* EXTRACT PROVIDED *

• • • •

Grab a bite at the Tate Modern Restaurant in Tate Modern, Bankside, the old Bankside Power Station turned cutting edge art gallery, where Bridget and her friends hang out. But you can no longer shop at Dickins & Jones, the venerable West End department store, where Bridget’s mum demonstrates the strangely erotic egg peeler. It’s now a branch of Banana Republic, 224 Regent Street.
Before the first date with Daniel, Bridget gets advice from her friends at fashionable, exotic and expensive Maghreb restaurant Momo, 25-27 Heddon Street, W1 (Heddon Street, tucked away behind Regent Street, by the way, might be familiar to David Bowie fans as the benighted backstreet featured on the cover of the 1972 album Ziggy Stardust and the Spiders from Mars.)

• • • •

* INFORMATION SUPPLIED *
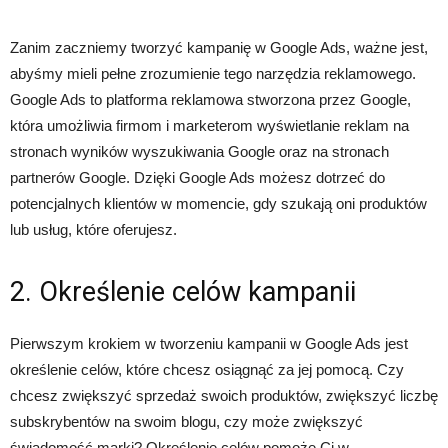
Zanim zaczniemy tworzyć kampanię w Google Ads, ważne jest,
abyśmy mieli pełne zrozumienie tego narzędzia reklamowego.
Google Ads to platforma reklamowa stworzona przez Google,
która umożliwia firmom i marketerom wyświetlanie reklam na
stronach wyników wyszukiwania Google oraz na stronach
partnerów Google. Dzięki Google Ads możesz dotrzeć do
potencjalnych klientów w momencie, gdy szukają oni produktów
lub usług, które oferujesz.
2. Określenie celów kampanii
Pierwszym krokiem w tworzeniu kampanii w Google Ads jest
określenie celów, które chcesz osiągnąć za jej pomocą. Czy
chcesz zwiększyć sprzedaż swoich produktów, zwiększyć liczbę
subskrybentów na swoim blogu, czy może zwiększyć
świadomość marki? Określenie celów pomoże Ci w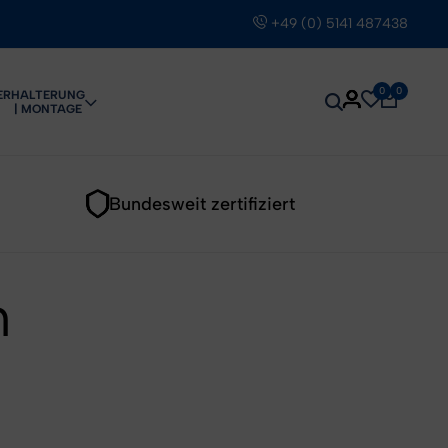
+49 (0) 5141 487438
0
0
ER
HALTERUNG
| MONTAGE
Bundesweit zertifiziert
n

• • • •

* WORK ORDER 1 *
Using the text about Bridget's London spots, why might Heddon Street be familiar to David Bowie fans? Answer in one to three sentences.
* WORK ORDER 2 *
Can you extract from the text about Bridget's London spots the part that opens with the words containing "Grab a bite" and closes with "224 Regent Street.", copying it exactly?

* RESPONSE 1 *
Heddon Street appears on the cover of the 1972 album Ziggy Stardust and the Spiders from Mars, shown as a benighted backstreet.

* RESPONSE 2 *
Grab a bite at the Tate Modern Restaurant in Tate Modern, Bankside, the old Bankside Power Station turned cutting edge art gallery, where Bridget and her friends hang out. But you can no longer shop at Dickins & Jones, the venerable West End department store, where Bridget’s mum demonstrates the strangely erotic egg peeler. It’s now a branch of Banana Republic, 224 Regent Street.